Step 10 - Design & Asset Production

When the copywriter finishes, the work moves to the designer. But this handoff should not be “here is the text, make something nice.”

The designer should receive:

  • The final text,
  • Information about the format and dimensions the asset needs to be created in,
  • An example of how the visuals should look and the deadline for when they need to be finished.

A short design brief inside the project is not something you should see as an extra complication in the process. It is a way to help the designer immediately understand what needs to be done, without wasting time guessing.

This is also where you agree on which additional visuals should go with the text, such as infographics, photos, illustrations, or a video thumbnail if one is needed.


Part 4: Revisions and Approval

Step 11 - Client Review Round 1

When you send content to the client, do not just send the file without any explanation. Add a short message explaining why the content was created in that way, what the client should pay special attention to, and which questions you want them to answer.

Why? Without that, you will often get a comment like: “I do not like it.” And that kind of feedback does not help much, because you do not know what exactly needs to be changed. A good client feedback process means the client clearly explains what does not work for them and why, instead of only saying that something is not good.

Step 12 - Revisions & Iteration

Changes are a normal part of every project. But there needs to be a clear limit.

If you do not say at the beginning how many rounds of revisions are included in the project, the client may think they can ask for changes as many times as they want. For most content production projects, two to three rounds of revisions are more than enough. That is why this should be clearly written in the contract or brief from day one.

Scope creep during revisions, adding new requests that were not part of the original brief, should be handled calmly and directly: “This is a new item outside the agreed scope, and I can send you a separate quote for it.”

Step 13 - Final Approval

When the client approves the asset, that approval should be recorded somewhere. It can be an email, a message, or a comment in the document. It does not matter where, as long as there is proof that the asset was approved.

Before you close the file, check one more time:

  • Is the final version labeled correctly?
  • Is it archived in the agreed place?
  • Does it include all the elements the client requested?

This step prevents the client from coming back a week later and saying they thought you had agreed on something else. And to make this easier, there are tools like EasyContent, where you can create your own workflow and define steps (for example: brief, review, approved, completed).

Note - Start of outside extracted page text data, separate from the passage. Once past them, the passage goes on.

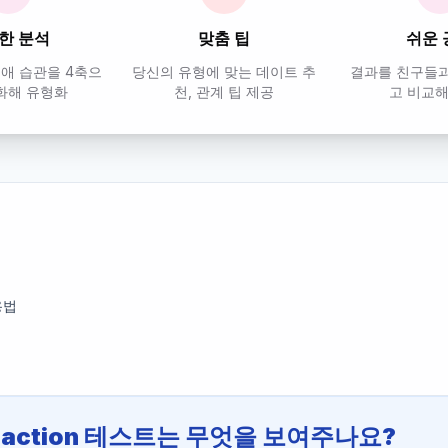
한 분석
맞춤 팁
쉬운 
연애 습관을 4축으
당신의 유형에 맞는 데이트 추
결과를 친구들과
화해 유형화
천, 관계 팁 제공
고 비교
용법
Reaction 테스트는 무엇을 보여주나요?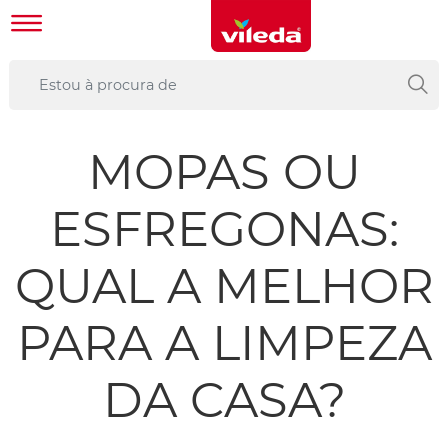
MOPAS OU
ESFREGONAS:
QUAL A MELHOR
PARA A LIMPEZA
DA CASA?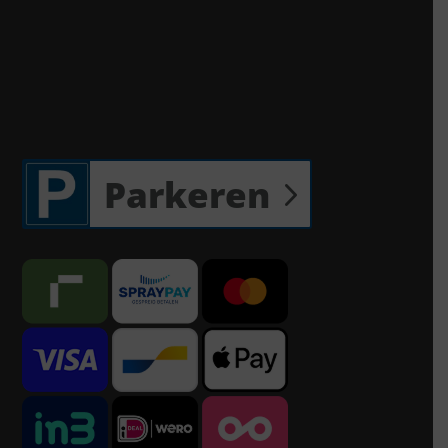
Parkeren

You can also assign roles to team members, create a template for any type of content you are working on, create a brief, communicate with team members inside the platform in real time, and use many other options.


Part 5: Delivery

Step 14 - Delivery & Handoff

The final step is handing over the finished asset. Even though it seems simple, this part often leaves the strongest impression on the client.

A good content delivery process means sending the client everything they need, clearly and neatly.

That includes:

  • Files in the agreed format,
  • Clearly named documents,
  • A short note explaining how the asset should be used, if needed.

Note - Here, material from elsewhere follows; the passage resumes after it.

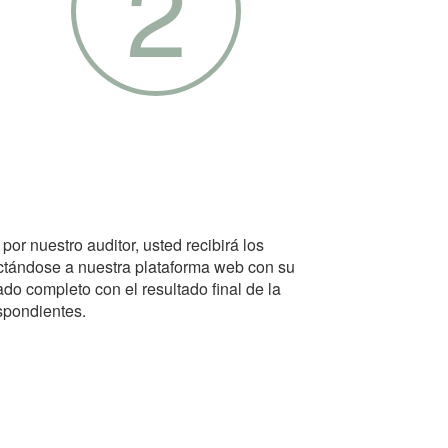
2
por nuestro auditor, usted recibirá los
ctándose a nuestra plataforma web con su
ado completo con el resultado final de la
spondientes.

If you are delivering web content, also include the meta description, alt text for images, and a note about the keywords if SEO optimization was done.

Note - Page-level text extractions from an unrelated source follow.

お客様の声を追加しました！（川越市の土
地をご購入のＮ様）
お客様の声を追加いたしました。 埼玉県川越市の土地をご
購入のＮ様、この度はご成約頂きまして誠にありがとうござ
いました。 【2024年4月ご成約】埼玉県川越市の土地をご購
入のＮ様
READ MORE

When the client receives everything ready to use, without needing to ask extra questions or look for files, it leaves a good impression. It shows that the agency is organized and pays attention to detail.


Conclusion

This workflow does not always have to look the same. You can adapt it to the size of your team, the type of project, and the way the client likes to work. Sometimes you will combine several steps into one conversation. Sometimes you will skip a step, especially if the client already has a lot of trust in your team.

But one thing should stay the same: content is always better when there is a clear process. Then there are fewer changes, fewer misunderstandings, and fewer last-minute messages.

Your team and your client will feel that from the very first project.